_Provided entries:_
▽

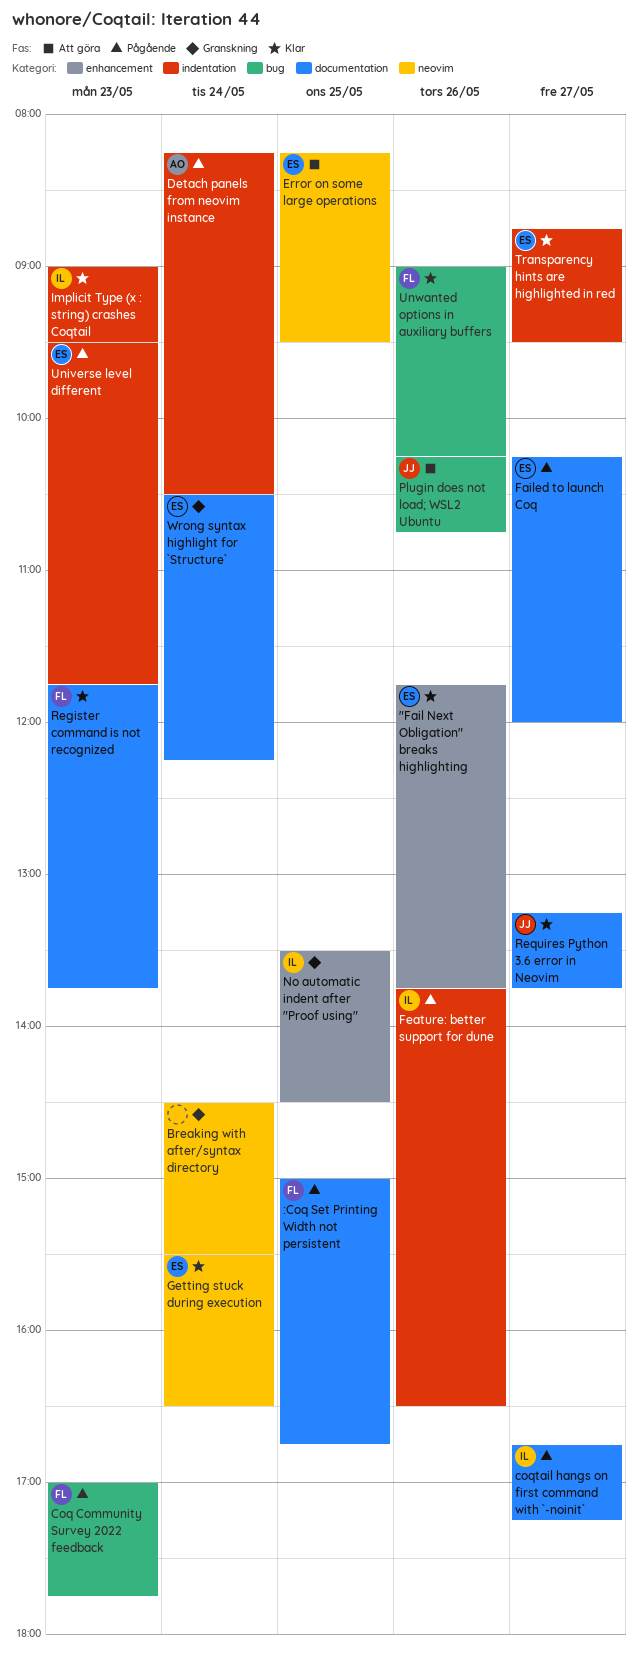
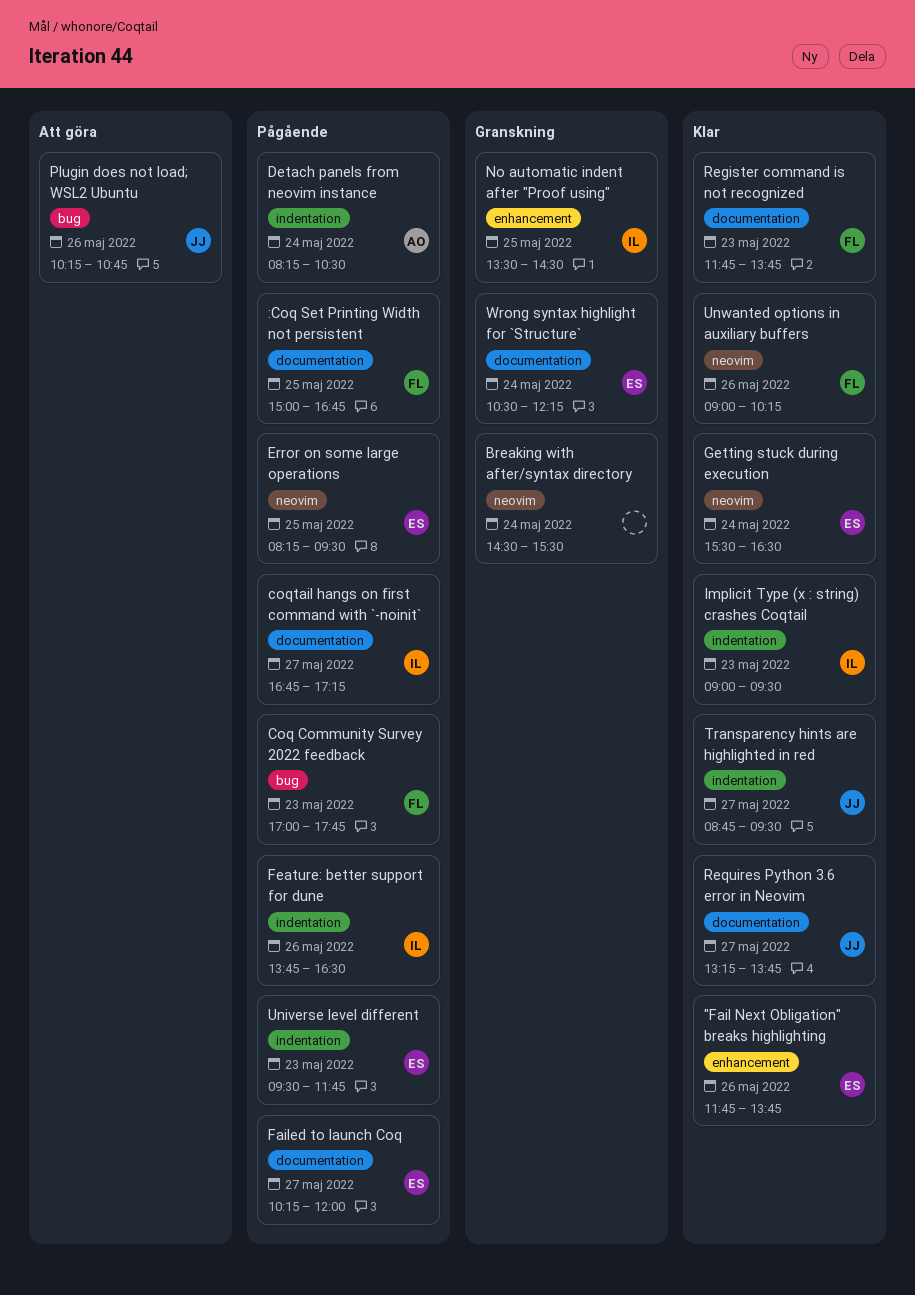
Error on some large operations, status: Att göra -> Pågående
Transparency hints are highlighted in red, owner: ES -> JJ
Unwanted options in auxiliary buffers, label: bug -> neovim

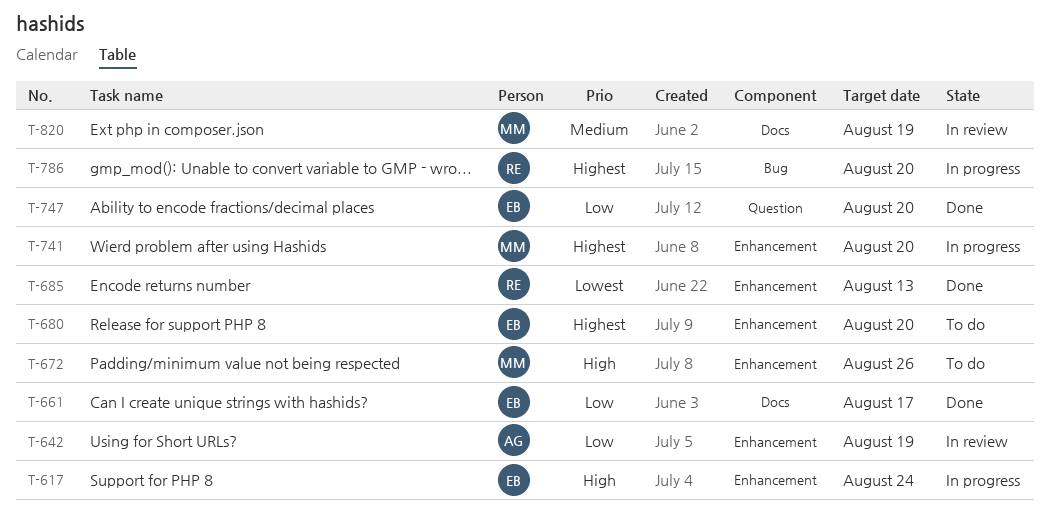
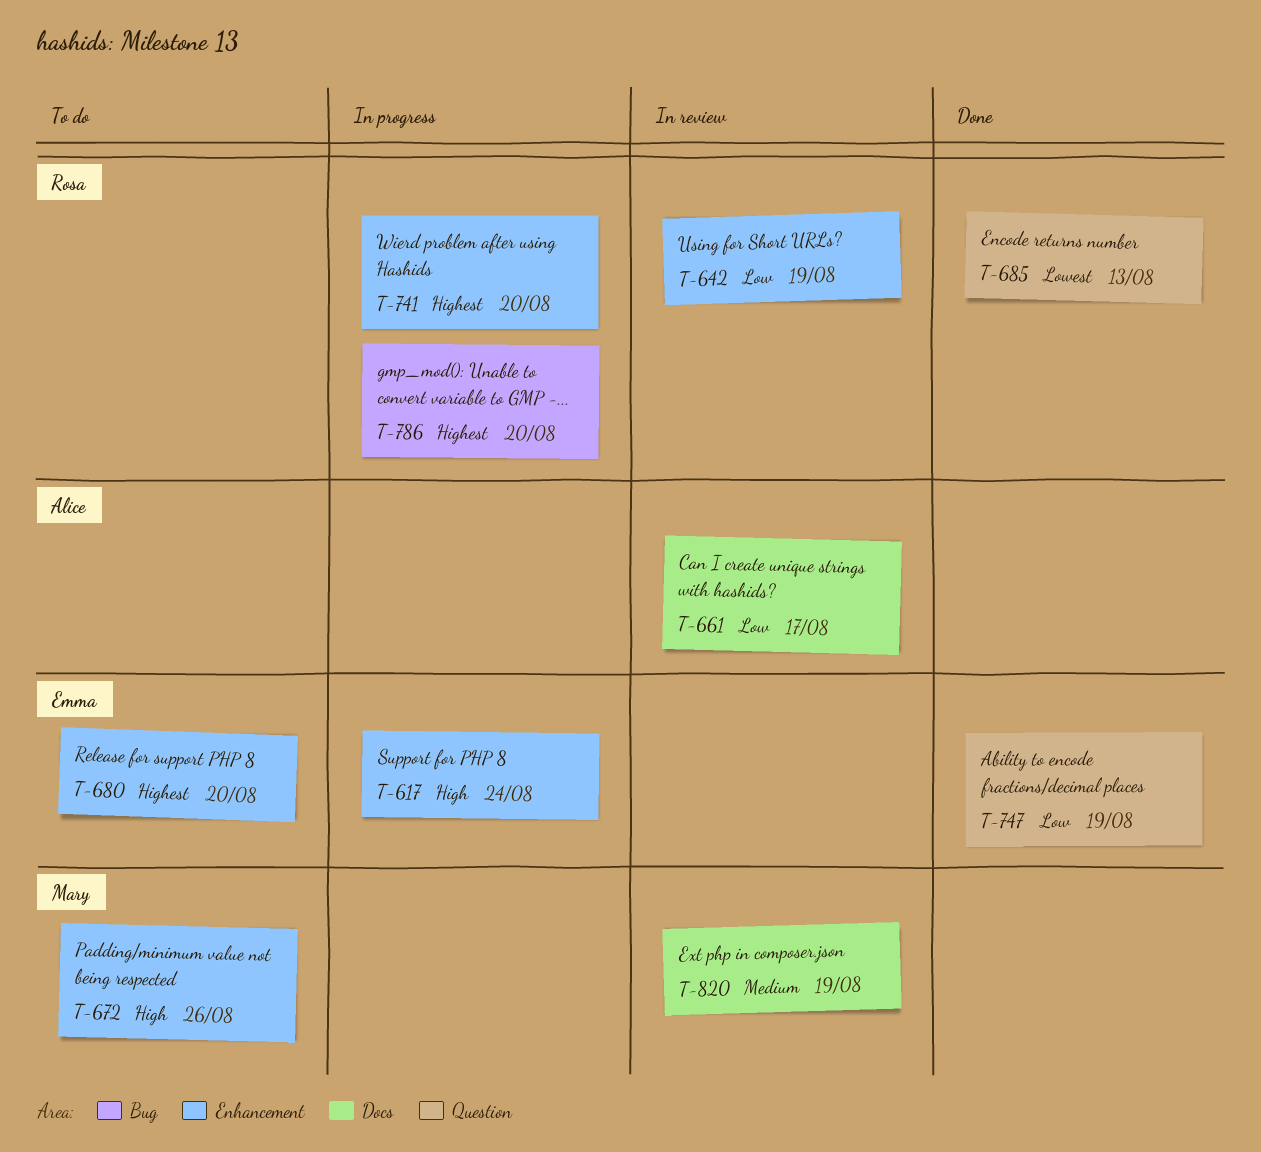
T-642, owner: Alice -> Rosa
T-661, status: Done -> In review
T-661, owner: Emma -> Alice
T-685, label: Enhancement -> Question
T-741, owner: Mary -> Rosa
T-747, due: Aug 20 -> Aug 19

△

_Exercise details:_
Give back exactly the lines from the one containing "T-661, owner: Emma -> Alice" to the end of the material, both ends included.

_Result:_
T-661, owner: Emma -> Alice
T-685, label: Enhancement -> Question
T-741, owner: Mary -> Rosa
T-747, due: Aug 20 -> Aug 19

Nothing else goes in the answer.